Generative AI and Challenges of Social Perception in Healthcare

Friday, 11 July 2025: 11:00
Location: FSE035 (Faculty of Education Sciences (FSE))
Oral Presentation
Ignat BOGDAN, Research Institute for Healthcare Organization and Medical Management , Moscow, Russian Federation
Maksim GORNOSTALEV, Research Institute for Healthcare Organization and Medical Management, Russian Federation
Nikita BURDUKOVSKII, Research Institute for Healthcare Organization and Medical Management, Russian Federation
Mariia MIAKISHEVA, Research Institute for Healthcare Organization and Medical Management, Russian Federation
Irina IGLITSYNA, Research Institute for Healthcare Organization and Medical Management, Russian Federation
The research utilized empirical data from a CATI survey conducted in 2023-2024 (N = 1600) and included experiments with textual and visual generative neural networks.

Findings indicate that generative AI is primarily used by younger individuals, who tend to understand the technology better, while older generations remain cautious. One in three respondents reported experience with generative AI, a figure that has remained stable over the past year, signaling a plateau after initial growth. Notably, only 9% have used generative AI for health-related inquiries, and only a third believe it could replace a doctor. A significant barrier to wider adoption is the poor and negative image of AI, which is more common among older Muscovites. Respondents express concerns about medical errors and treatment quality.

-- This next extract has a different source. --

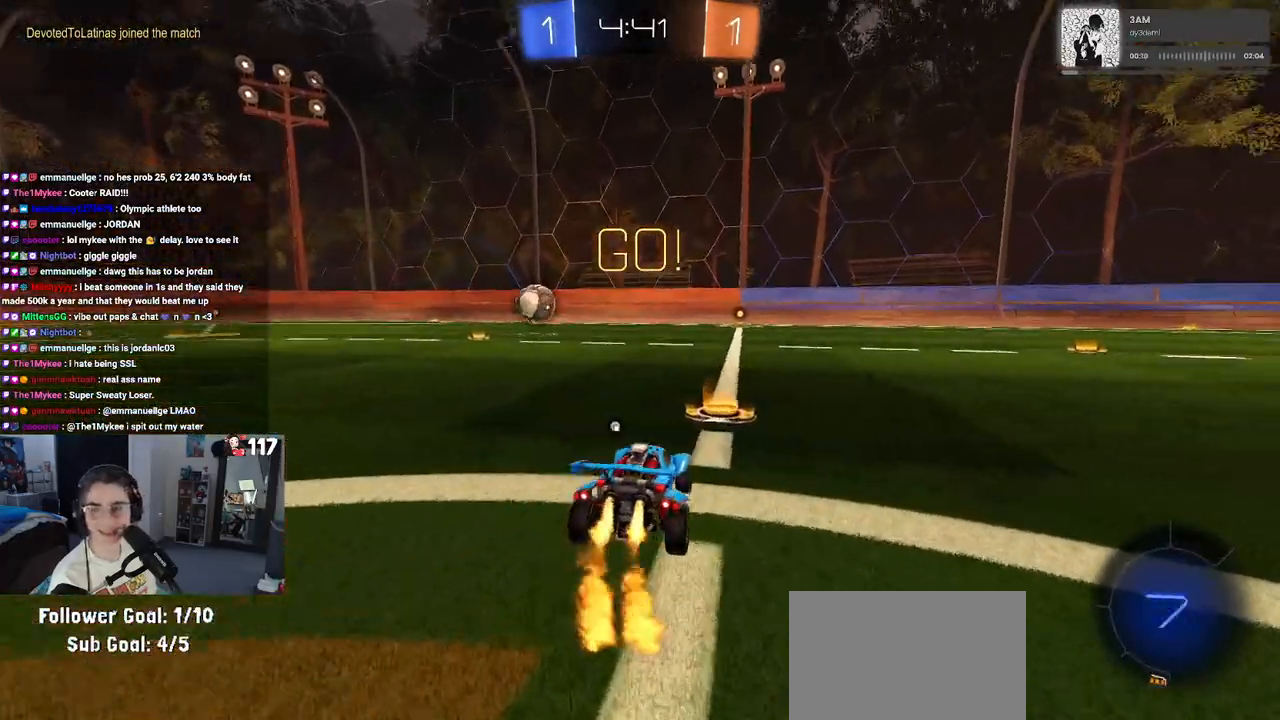
{"buttons": ["SQUARE", "R1", "R2"], "left_stick": "down-right", "right_stick": "center", "events": [[33, "left_stick", "left"], [67, "CROSS", "down"], [150, "left_stick", "up-right"], [167, "CROSS", "up"], [217, "CROSS", "down"], [267, "SQUARE", "down"], [317, "CROSS", "up"], [350, "left_stick", "down"], [450, "left_stick", "down-right"]]}
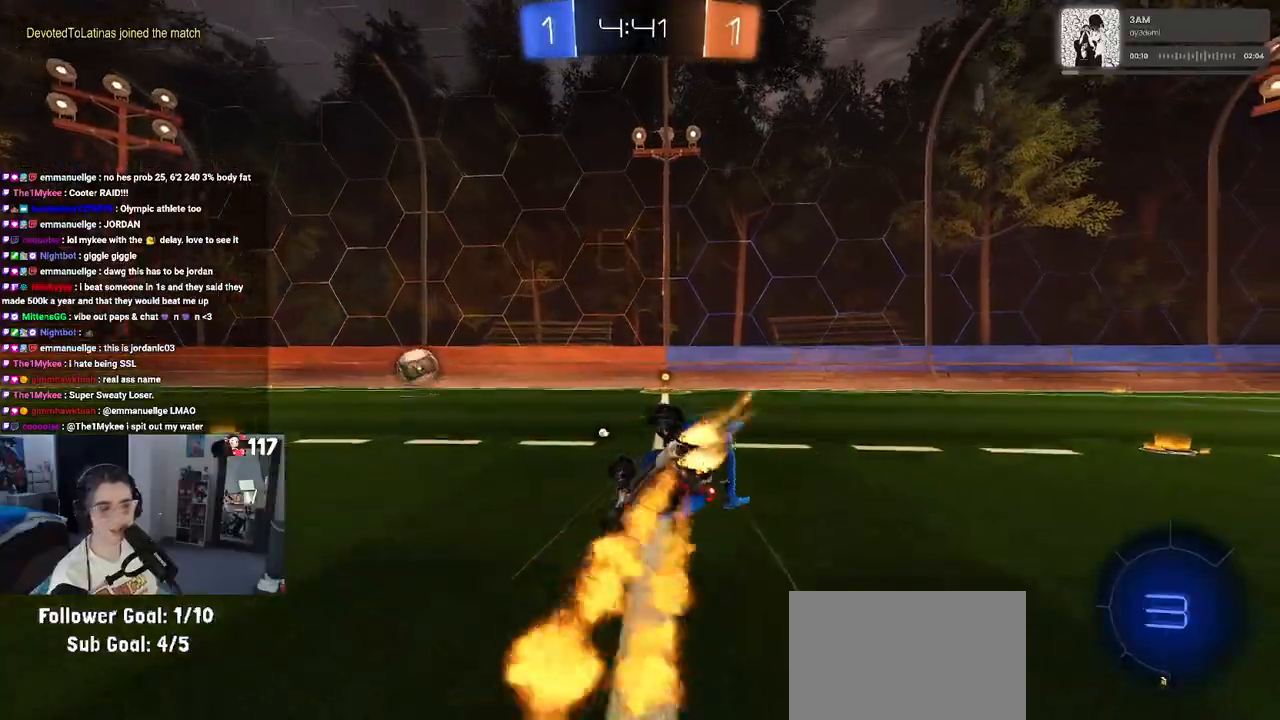
{"buttons": ["R2"], "left_stick": "right", "right_stick": "center", "events": [[50, "R1", "up"], [417, "left_stick", "right"], [500, "SQUARE", "up"]]}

Not only do social perceptions influence AI usage, but there is also a reverse influence. The study highlights that neural networks reinforce visual (appearance) and fictional (texts) stereotypes about medical professions. For instance, nurses are often portrayed as young, white women in a uniform, while doctors are middle-aged men. Functional stereotypes limit the perceived roles of nurses, who are often seen merely as “doctor’s assistants”. There is a vicious circle when neural networks are being trained on stereotypical data, generating stereotypical output, and being trained on more stereotypical data. To disrupt this cycle, it is important to analyze the output from neural networks with a socio-humanistic lens, aiming for an evidence-based perspective free from specific ideological biases. This approach, which we termed “prompt experiment,” has been partially adopted by major AI companies, though concerns about their objectivity persist. Also, our research reveals that many medical stereotypes are deeply ingrained and require specialized skills for identification.

Engaging with social perception is vital because literature reveals its connection with current challenges within the healthcare system.